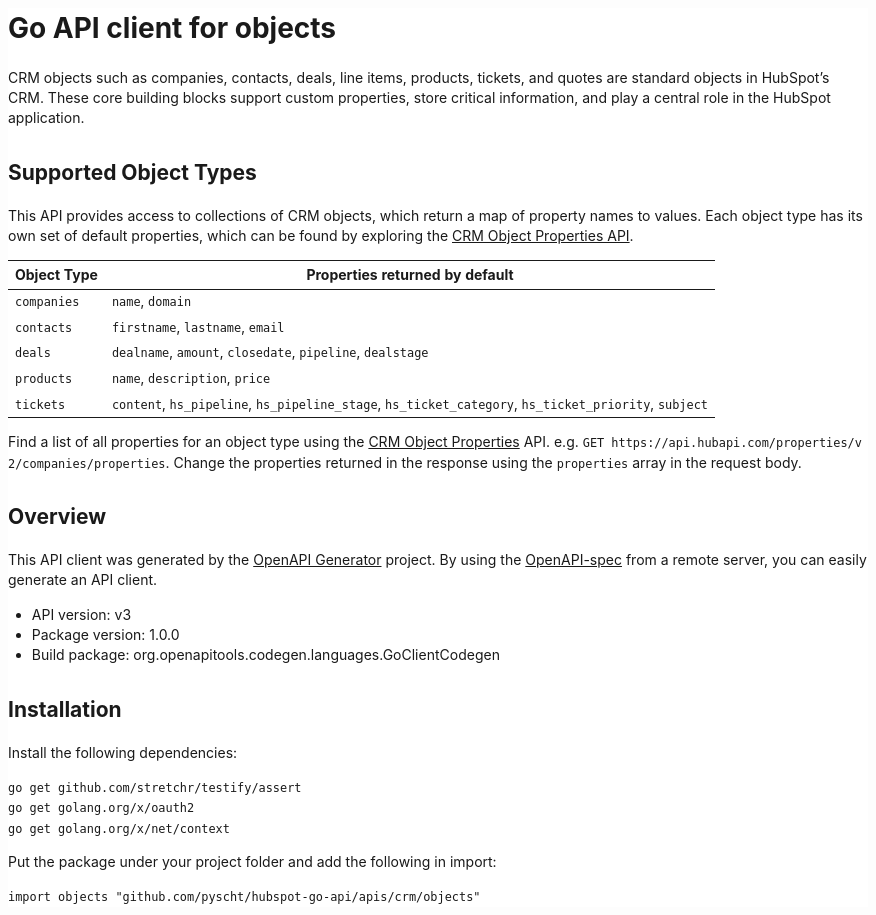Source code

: # Go API client for objects

CRM objects such as companies, contacts, deals, line items, products, tickets, and quotes are standard objects in HubSpot’s CRM. These core building blocks support custom properties, store critical information, and play a central role in the HubSpot application.

## Supported Object Types

This API provides access to collections of CRM objects, which return a map of property names to values. Each object type has its own set of default properties, which can be found by exploring the [CRM Object Properties API](https://developers.hubspot.com/docs/methods/crm-properties/crm-properties-overview).

|Object Type |Properties returned by default |
|--|--|
| `companies` | `name`, `domain` |
| `contacts` | `firstname`, `lastname`, `email` |
| `deals` | `dealname`, `amount`, `closedate`, `pipeline`, `dealstage` |
| `products` | `name`, `description`, `price` |
| `tickets` | `content`, `hs_pipeline`, `hs_pipeline_stage`, `hs_ticket_category`, `hs_ticket_priority`, `subject` |

Find a list of all properties for an object type using the [CRM Object Properties](https://developers.hubspot.com/docs/methods/crm-properties/get-properties) API. e.g. `GET https://api.hubapi.com/properties/v2/companies/properties`. Change the properties returned in the response using the `properties` array in the request body.

## Overview
This API client was generated by the [OpenAPI Generator](https://openapi-generator.tech) project.  By using the [OpenAPI-spec](https://www.openapis.org/) from a remote server, you can easily generate an API client.

- API version: v3
- Package version: 1.0.0
- Build package: org.openapitools.codegen.languages.GoClientCodegen

## Installation

Install the following dependencies:

```shell
go get github.com/stretchr/testify/assert
go get golang.org/x/oauth2
go get golang.org/x/net/context
```

Put the package under your project folder and add the following in import:

```golang
import objects "github.com/pyscht/hubspot-go-api/apis/crm/objects"
```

★ ★ ★ ★

§ What is needed
State the number of lines in the data that contain the word "project", offering no other text.

§ Result
2